READING TEXT:

Introduction

Postoperative cerebral hyperperfusion syndrome (CHS), which is characterized by ipsilateral throbbing headache, ocular and facial pain, seizure and focal neurological deficits, is well recognized following cerebral revascularization, especially after carotid endarterectomy (CEA) [26, 28]. While post-CEA hyperperfusion has been extensively studied, hyperperfusion after revascularization in moyamoya disease is not well documented, even though hyperperfusion as shown by regional cerebral blood flow (rCBF) is sometimes encountered after extracranial–intracranial (EC–IC) bypass in moyamoya disease [3, 4, 17, 19, 30]. It is desirable to be able to predict postoperative hyperperfusion from pre- or intra-operative rCBF data for postoperative management.

TO DO:
1. Reproduce the portion of the introduction on cerebral hyperperfusion between "Postoperative cerebral hyperperfusion" and "for postoperative management.", inclusive, switching "moyamoya disease" to "moyamoya syndrome".
2. Summarize the introduction on cerebral hyperperfusion in two sentences.
3. Carry on the introduction on cerebral hyperperfusion in moyamoya disease from the point at which it ends.

Stored data:
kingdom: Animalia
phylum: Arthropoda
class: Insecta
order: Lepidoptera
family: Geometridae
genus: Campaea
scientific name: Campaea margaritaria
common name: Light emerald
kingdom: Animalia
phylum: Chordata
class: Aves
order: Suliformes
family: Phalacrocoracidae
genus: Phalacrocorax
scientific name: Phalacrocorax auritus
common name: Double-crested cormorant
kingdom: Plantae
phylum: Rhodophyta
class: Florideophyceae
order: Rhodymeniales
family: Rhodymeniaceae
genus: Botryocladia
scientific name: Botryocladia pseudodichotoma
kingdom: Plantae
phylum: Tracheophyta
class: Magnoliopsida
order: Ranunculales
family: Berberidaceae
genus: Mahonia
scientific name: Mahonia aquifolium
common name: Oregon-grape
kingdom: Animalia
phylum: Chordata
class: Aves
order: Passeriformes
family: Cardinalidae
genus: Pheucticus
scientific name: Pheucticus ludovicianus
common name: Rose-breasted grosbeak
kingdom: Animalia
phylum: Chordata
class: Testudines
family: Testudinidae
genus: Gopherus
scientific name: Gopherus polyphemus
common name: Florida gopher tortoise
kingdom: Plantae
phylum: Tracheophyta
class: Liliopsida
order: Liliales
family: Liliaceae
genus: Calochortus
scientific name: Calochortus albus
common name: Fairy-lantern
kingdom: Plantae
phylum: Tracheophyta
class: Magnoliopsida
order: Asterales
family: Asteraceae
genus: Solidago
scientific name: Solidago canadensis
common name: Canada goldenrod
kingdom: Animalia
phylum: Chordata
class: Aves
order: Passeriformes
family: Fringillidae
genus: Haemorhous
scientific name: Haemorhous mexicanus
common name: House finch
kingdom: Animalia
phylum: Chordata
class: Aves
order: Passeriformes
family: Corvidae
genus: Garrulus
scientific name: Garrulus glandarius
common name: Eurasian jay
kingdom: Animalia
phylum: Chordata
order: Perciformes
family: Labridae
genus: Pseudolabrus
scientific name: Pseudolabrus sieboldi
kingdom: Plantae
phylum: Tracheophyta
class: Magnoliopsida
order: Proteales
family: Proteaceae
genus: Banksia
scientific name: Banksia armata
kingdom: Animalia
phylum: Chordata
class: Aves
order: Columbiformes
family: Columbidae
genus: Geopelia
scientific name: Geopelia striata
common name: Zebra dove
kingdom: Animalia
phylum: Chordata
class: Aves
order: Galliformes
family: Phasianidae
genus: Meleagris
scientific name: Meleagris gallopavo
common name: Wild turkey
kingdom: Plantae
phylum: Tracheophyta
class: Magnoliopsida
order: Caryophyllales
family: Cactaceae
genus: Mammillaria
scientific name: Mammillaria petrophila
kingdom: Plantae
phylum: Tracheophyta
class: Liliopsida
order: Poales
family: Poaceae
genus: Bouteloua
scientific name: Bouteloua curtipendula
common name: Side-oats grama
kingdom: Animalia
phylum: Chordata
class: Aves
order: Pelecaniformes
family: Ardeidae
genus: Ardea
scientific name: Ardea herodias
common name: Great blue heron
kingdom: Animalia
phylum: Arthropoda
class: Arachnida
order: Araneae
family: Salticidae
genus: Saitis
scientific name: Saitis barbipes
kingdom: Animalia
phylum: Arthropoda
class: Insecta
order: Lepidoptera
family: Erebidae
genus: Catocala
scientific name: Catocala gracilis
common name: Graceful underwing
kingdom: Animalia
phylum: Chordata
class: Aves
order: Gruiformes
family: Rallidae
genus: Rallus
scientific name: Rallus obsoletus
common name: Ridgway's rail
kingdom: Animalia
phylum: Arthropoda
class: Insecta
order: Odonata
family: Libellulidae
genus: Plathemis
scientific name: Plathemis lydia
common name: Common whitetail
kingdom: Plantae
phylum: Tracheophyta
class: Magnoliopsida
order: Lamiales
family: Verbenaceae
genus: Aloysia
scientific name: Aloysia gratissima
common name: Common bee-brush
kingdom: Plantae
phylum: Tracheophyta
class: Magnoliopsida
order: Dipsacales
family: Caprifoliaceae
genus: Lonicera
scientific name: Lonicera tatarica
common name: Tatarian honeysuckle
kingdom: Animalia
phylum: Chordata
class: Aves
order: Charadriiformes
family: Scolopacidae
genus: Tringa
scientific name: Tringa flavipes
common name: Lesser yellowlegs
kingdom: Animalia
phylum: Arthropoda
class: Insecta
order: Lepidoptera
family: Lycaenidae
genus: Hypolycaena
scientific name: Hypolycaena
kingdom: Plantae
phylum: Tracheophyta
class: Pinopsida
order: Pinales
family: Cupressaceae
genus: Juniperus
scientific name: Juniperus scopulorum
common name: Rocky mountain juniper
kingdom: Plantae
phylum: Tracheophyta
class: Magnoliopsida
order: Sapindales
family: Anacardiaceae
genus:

ANSWER SECTION:
1.
Postoperative cerebral hyperperfusion syndrome (CHS), which is characterized by ipsilateral throbbing headache, ocular and facial pain, seizure and focal neurological deficits, is well recognized following cerebral revascularization, especially after carotid endarterectomy (CEA) [26, 28]. While post-CEA hyperperfusion has been extensively studied, hyperperfusion after revascularization in moyamoya syndrome is not well documented, even though hyperperfusion as shown by regional cerebral blood flow (rCBF) is sometimes encountered after extracranial–intracranial (EC–IC) bypass in moyamoya syndrome [3, 4, 17, 19, 30]. It is desirable to be able to predict postoperative hyperperfusion from pre- or intra-operative rCBF data for postoperative management.

2. Cerebral hyperperfusion syndrome is a well-recognized complication of cerebral revascularization, particularly after carotid endarterectomy. Hyperperfusion after bypass surgery for moyamoya disease is poorly documented even though it is sometimes encountered, and predicting it from pre- or intra-operative regional cerebral blood flow data would help postoperative management.

3.
Thermographic techniques have been developed in many fields, and have also been applied in the field of neurosurgery [12, 14, 20, 23]. In particular, thermographic investigations in neurosurgery have focused on cortical circulation. Okudera et al. [23] used intraoperative thermographic imaging during surgical resection of a cerebral arteriovenous malformation and demonstrated changes in surface temperature of the cortical draining vein and the surrounding cortical surface before and after occlusion of the main feeder. We also demonstrated that thermography is useful in superficial temporal artery–middle cerebral artery (STA–MCA) bypass not only to demonstrate the distribution of blood flow, but also to evaluate quantitatively the rCBF changes at the operative field [20].

Although EC–IC bypass was reported to fail in preventing recurrence of stroke [29], some reports have demonstrated the potential effectiveness of STA–MCA anastomosis to improve compromised hemodynamic cerebral ischemia [16, 21]. Intraoperative data of anastomotic blood flow and its distribution are important to confirm an effective EC–IC bypass. Currently, anastomotic flow can be measured intraoperatively by several methods such as electromagnetic flowmeter, Doppler flowmeter, visual light spectroscopy, and videoangiography [1, 6, 33].

In the present study, we investigated whether it is possible to predict postoperative hyperperfusion following EC–IC bypass using intraoperative laser Doppler flowmetry and/or thermography in patients with moyamoya disease.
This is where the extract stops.